Under our Constitution, there simply are not that many people who are in a position to do something about an executive branch in chaos. As the first branch of government (Article I), the Congress was designed expressly to assert itself at just such moments. It is what we talk about when we talk about “checks and balances.” Too often, we observe the unfolding drama along with the rest of the country, passively, all but saying, “Someone should do something!” without seeming to realize that that someone is us. And so, that unnerving silence in the face of an erratic executive branch is an abdication, and those in positions of leadership bear particular responsibility.
But where does such capitulation take us? If by 2017 the conservative bargain was to go along for the very bumpy ride because with congressional hegemony and the White House we had the numbers to achieve some long-held policy goals—even as we put at risk our institutions and our values—then it was a very real question whether any such policy victories wouldn’t be Pyrrhic ones. If this was our Faustian bargain, then it was not worth it.
Even as our own government was documenting a concerted attack against our democratic processes by an enemy foreign power, our own White House was rejecting the authority of its own intelligence agencies, disclaiming their findings as a Democratic ruse and a hoax. Conduct that would have had conservatives up in arms had it been exhibited by our political opponents now had us dumbstruck.
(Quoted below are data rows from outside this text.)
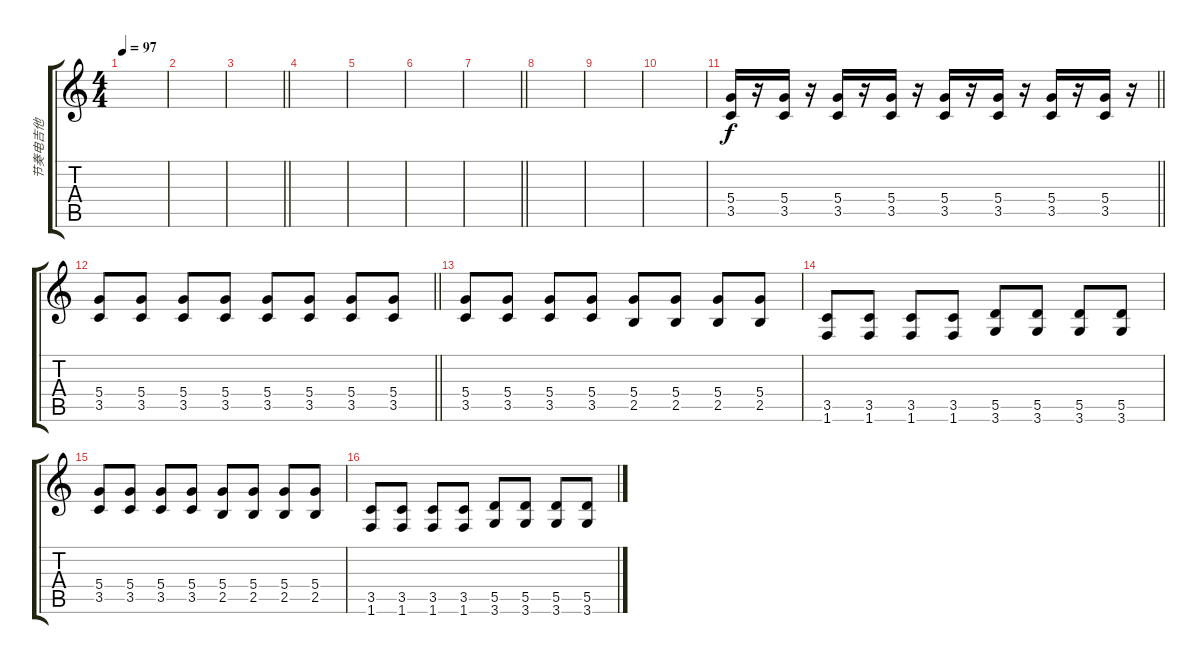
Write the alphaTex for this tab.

\track ("节奏电吉他" "节奏电吉他") {instrument distortionguitar}
\staff {score tabs}
\tuning (E4 B3 G3 D3 A2 E2) {hide}
\ts (4 4)
\tempo 97
\clef g2
\ks c
|
|
\barLineRight lightlight
|
|
|
|
\barLineRight lightlight
|
|
|
|
\barLineRight lightlight
(5.4 3.5).16 r.16 (5.4 3.5).16 r.16 (5.4 3.5).16 r.16 (5.4 3.5).16 r.16 (5.4 3.5).16 r.16 (5.4 3.5).16 r.16 (5.4 3.5).16 r.16 (5.4 3.5).16 r.16 |
\barLineRight lightlight
(5.4 3.5).8 (5.4 3.5).8 (5.4 3.5).8 (5.4 3.5).8 (5.4 3.5).8 (5.4 3.5).8 (5.4 3.5).8 (5.4 3.5).8 |
\section ("" "")
(5.4 3.5).8 (5.4 3.5).8 (5.4 3.5).8 (5.4 3.5).8 (5.4 2.5).8 (5.4 2.5).8 (5.4 2.5).8 (5.4 2.5).8 |
(3.5 1.6).8 (3.5 1.6).8 (3.5 1.6).8 (3.5 1.6).8 (5.5 3.6).8 (5.5 3.6).8 (5.5 3.6).8 (5.5 3.6).8 |
(5.4 3.5).8 (5.4 3.5).8 (5.4 3.5).8 (5.4 3.5).8 (5.4 2.5).8 (5.4 2.5).8 (5.4 2.5).8 (5.4 2.5).8 |
(3.5 1.6).8 (3.5 1.6).8 (3.5 1.6).8 (3.5 1.6).8 (5.5 3.6).8 (5.5 3.6).8 (5.5 3.6).8 (5.5 3.6).8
So, where should Republicans go from here? First, we shouldn’t hesitate to speak out if the president “plays to the base” in ways that damage the Republican Party’s ability to grow and speak to a larger audience. Second, Republicans need to take the long view when it comes to issues like free trade: Populist and protectionist policies might play well in the short term, but they handicap the country in the long term. Third, Republicans need to stand up for institutions and prerogatives, like the Senate filibuster, that have served us well for more than two centuries.
We have taken our “institutions conducive to freedom,” as Goldwater put it, for granted as we have engaged in one of the more reckless periods of politics in our history. In 2017, we seem to have lost our appreciation for just how hard won and vulnerable those institutions are.
Flake sounds like he should leave the GOP. The Republican Party that he calls for has ceased to exist and can only change when the majority of Americans get motivated and vote and send it into electoral exile. That is the only way to kill the Frankenstein monster in the White House that the GOP has created.
2 comments:
I think Flake has voted to confirm every Trump nominee and actively pushed DeVos, actively supports Trump's phantom wall, and last week voted for each heinous healthcare destroying bill.
Late in life, Goldwater supported gay rights, but Flake has not followed this or in Goldwater's denunciation of Christianist influence on their party.
" Too often, we observe the unfolding drama along with the rest of the country, passively, all but saying, “Someone should do something!” without seeming to realize that that someone is us. "
And yet, with remarkable lack of self-insight, the aptly named Jeff Flake fails to realize that one of those someones is he. There is nothing but fear and/or pathology to keep any of these misbranded "conservatives" from deciding not to continue being a stooge for Putin's stooge.